Owen Zidar, a doctoral student in economics at the University of California, Berkeley, was previously a staff economist at the Council of Economic Advisers and, in 2008-9, an analyst at Bain Capital Ventures.
Many of the fiercest disagreements about fiscal policy today stem from disagreements about the causes of the slow recovery – whether government-induced uncertainty and excessive spending or low aggregate demand and insufficient government spending.
Because of the economic, political and social differences between the United States and other countries, or even the altered circumstances today in comparison with past American recoveries, there may seem to be little evidence from which to project the likely outcomes of such policy choices. But as it happens, economists have increasingly been using regions within the United States as labs of democracy, measuring contrasting approaches in various states to determine both why the recovery is sluggish and what to do about it.
This regional analysis about different types of economic medicine and their effects on job creation points to some useful insights for policy makers and Congress as they struggle through another standoff on fiscal policy. The findings on the effects of government spending in hard economic times strongly suggest, for example, that cutting spending today will hurt growth and reduce job creation.
Here are a few instances in which this research approach has been fruitful.
UNCERTAINTY: In a study published this month, AtifMian of Princeton and Amir Sufi of the University of Chicago pointed out that if uncertainty about prospective government regulation and taxes is the primary reason for the sluggish recovery, then states where policy uncertainty is high should tend to have lower job growth. Using state-level data from National Federation of Independent Businesses, however, they found almost no relationship between job growth and the share of small businesses that cite regulation and taxes as their top concern. (Rather, they found a strong correlation between weak job growth and complaints of a lack of demand.) Their results do not provide much support for idea that apprehensiveness about regulation and taxation is holding back the recovery.
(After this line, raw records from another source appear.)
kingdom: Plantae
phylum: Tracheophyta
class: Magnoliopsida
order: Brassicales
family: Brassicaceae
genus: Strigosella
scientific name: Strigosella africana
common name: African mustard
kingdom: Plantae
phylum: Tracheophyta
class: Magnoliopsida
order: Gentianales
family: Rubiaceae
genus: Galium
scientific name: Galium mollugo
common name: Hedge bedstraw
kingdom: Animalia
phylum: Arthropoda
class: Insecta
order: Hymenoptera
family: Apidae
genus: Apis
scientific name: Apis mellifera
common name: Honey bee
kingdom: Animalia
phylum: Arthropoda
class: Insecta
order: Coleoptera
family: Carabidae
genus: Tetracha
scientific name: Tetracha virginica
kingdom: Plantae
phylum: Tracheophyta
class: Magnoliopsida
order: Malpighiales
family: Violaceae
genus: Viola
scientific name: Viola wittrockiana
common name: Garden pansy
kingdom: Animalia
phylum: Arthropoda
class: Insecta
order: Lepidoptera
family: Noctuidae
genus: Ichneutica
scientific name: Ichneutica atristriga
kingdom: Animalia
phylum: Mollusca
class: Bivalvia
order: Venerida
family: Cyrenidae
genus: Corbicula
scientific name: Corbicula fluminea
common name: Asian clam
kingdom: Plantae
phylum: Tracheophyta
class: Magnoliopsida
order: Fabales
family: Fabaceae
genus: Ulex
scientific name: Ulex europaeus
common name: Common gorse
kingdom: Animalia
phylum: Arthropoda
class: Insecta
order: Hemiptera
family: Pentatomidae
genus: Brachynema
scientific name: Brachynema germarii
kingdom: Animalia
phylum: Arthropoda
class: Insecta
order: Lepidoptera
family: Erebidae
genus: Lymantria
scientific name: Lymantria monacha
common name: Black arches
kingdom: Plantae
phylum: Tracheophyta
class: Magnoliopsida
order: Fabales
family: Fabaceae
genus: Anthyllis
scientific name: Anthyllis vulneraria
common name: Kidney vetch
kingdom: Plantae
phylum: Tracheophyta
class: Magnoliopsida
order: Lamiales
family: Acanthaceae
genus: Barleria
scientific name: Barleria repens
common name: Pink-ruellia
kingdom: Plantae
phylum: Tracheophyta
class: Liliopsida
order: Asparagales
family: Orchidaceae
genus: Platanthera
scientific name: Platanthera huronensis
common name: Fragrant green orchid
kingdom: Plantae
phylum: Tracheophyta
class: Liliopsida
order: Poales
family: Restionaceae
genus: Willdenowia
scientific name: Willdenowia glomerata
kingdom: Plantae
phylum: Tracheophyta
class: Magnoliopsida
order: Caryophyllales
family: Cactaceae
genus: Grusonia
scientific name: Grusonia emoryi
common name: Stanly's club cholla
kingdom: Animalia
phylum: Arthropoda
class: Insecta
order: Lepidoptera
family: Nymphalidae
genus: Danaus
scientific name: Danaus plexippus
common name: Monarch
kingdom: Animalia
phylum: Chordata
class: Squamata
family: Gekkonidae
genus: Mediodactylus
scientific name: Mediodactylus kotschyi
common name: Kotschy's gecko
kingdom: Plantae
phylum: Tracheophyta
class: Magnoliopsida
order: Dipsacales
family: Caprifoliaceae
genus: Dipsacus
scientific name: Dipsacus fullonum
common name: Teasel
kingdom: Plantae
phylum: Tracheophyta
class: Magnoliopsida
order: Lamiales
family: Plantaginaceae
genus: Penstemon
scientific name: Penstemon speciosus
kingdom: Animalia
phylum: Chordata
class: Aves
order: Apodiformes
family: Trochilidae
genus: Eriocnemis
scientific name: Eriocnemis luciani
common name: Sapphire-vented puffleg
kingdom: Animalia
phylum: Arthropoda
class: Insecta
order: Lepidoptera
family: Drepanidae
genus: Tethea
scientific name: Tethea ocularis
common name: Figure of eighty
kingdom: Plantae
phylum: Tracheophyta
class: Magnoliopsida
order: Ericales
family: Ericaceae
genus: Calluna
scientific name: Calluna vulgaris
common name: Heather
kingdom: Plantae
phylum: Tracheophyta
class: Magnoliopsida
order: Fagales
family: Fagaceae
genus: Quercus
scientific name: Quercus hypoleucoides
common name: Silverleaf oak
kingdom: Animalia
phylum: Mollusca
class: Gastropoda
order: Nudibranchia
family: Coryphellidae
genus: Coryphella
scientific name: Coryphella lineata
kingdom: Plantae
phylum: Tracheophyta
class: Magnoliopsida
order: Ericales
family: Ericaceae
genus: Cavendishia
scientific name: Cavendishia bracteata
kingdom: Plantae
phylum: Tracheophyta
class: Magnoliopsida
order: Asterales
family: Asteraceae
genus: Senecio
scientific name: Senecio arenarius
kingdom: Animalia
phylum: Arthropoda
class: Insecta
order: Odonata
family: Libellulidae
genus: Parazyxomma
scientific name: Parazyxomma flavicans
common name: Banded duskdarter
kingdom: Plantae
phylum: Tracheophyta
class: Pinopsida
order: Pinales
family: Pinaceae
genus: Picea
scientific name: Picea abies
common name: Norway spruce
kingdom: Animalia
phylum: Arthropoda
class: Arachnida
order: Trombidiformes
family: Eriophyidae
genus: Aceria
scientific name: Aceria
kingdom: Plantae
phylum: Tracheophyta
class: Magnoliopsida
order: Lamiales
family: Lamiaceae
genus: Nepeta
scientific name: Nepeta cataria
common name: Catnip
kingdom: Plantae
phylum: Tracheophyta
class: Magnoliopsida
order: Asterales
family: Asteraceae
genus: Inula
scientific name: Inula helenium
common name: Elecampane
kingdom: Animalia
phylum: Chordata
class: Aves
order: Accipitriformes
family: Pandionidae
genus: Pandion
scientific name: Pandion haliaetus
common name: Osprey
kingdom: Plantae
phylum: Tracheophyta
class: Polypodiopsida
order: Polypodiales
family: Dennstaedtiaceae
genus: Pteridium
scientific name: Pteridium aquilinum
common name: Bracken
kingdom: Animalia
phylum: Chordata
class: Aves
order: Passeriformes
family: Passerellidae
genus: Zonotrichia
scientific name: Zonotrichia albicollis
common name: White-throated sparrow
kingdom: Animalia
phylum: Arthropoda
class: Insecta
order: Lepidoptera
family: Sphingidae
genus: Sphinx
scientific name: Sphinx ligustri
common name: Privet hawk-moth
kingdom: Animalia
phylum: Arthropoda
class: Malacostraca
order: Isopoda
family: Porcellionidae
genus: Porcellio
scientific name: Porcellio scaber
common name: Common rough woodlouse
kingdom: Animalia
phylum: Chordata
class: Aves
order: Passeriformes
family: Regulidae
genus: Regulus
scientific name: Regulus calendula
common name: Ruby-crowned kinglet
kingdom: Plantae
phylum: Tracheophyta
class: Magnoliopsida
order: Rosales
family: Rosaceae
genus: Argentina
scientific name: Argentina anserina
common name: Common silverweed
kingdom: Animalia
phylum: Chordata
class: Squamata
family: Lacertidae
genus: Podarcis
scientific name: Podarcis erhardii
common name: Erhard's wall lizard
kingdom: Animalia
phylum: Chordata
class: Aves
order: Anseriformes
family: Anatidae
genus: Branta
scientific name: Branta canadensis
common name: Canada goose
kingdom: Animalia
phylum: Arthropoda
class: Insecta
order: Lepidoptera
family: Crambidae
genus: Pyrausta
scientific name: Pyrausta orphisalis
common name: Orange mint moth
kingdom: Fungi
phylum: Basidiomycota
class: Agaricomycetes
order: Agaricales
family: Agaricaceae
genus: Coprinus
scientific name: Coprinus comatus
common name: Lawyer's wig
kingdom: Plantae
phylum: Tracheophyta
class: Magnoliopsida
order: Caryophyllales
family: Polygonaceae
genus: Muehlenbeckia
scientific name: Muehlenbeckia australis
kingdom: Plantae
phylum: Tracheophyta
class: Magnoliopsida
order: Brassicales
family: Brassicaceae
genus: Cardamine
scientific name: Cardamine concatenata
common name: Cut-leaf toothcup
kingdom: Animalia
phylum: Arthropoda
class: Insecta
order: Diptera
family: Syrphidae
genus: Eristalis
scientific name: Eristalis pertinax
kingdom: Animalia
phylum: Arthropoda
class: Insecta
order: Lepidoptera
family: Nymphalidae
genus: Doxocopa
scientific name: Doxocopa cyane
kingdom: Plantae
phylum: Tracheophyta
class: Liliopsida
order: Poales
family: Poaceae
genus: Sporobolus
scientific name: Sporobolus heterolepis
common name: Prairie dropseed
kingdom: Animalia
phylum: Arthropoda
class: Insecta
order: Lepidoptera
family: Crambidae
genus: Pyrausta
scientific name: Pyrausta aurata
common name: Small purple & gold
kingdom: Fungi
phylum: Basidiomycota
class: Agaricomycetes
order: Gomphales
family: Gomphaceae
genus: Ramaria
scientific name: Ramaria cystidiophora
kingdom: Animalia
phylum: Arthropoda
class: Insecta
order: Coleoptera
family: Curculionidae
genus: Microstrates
FISCAL RELIEF: Gabe Chodorow-Reich of the University of California, Berkeley, and three colleagues used similar methods to investigate whether fiscal relief during the Great Recession increased employment. In an article published last August in the American Economic Journal, they looked at how much faster employment grew in states that received more fiscal support (for Medicaid because of mechanical and predetermined reasons). The findings showed that focused fiscal relief during hard times can effectively stimulate employment. An important and timely implication of this finding is that the contrary policy of cutting spending during hard times can reduce employment. Nonpartisan private forecasters, like Macroadvisers, agree – in an analysis last week of the prospective impact of the mandatory spending cuts known as sequestration, it estimated that the spending cuts due to the sequester will result in 700,000 lost jobs by the end of next year.
SPENDING CUTS VS. TAX INCREASES: Many Republicans say that spending cuts from the sequester would have a less damaging effect on the economy than increasing taxes on upper-income earners. But some of my own recent research uses regional variation to show that this belief is at odds with the evidence. I find that modestly sized tax increases on upper-income taxpayers have a negligible to small impact on job creation. These magnitudes are much smaller than those of cutting government spending in hard times, which suggests that using modest upper-income tax increases to offset some required spending cuts would help cushion the impact of the sequester on the labor market.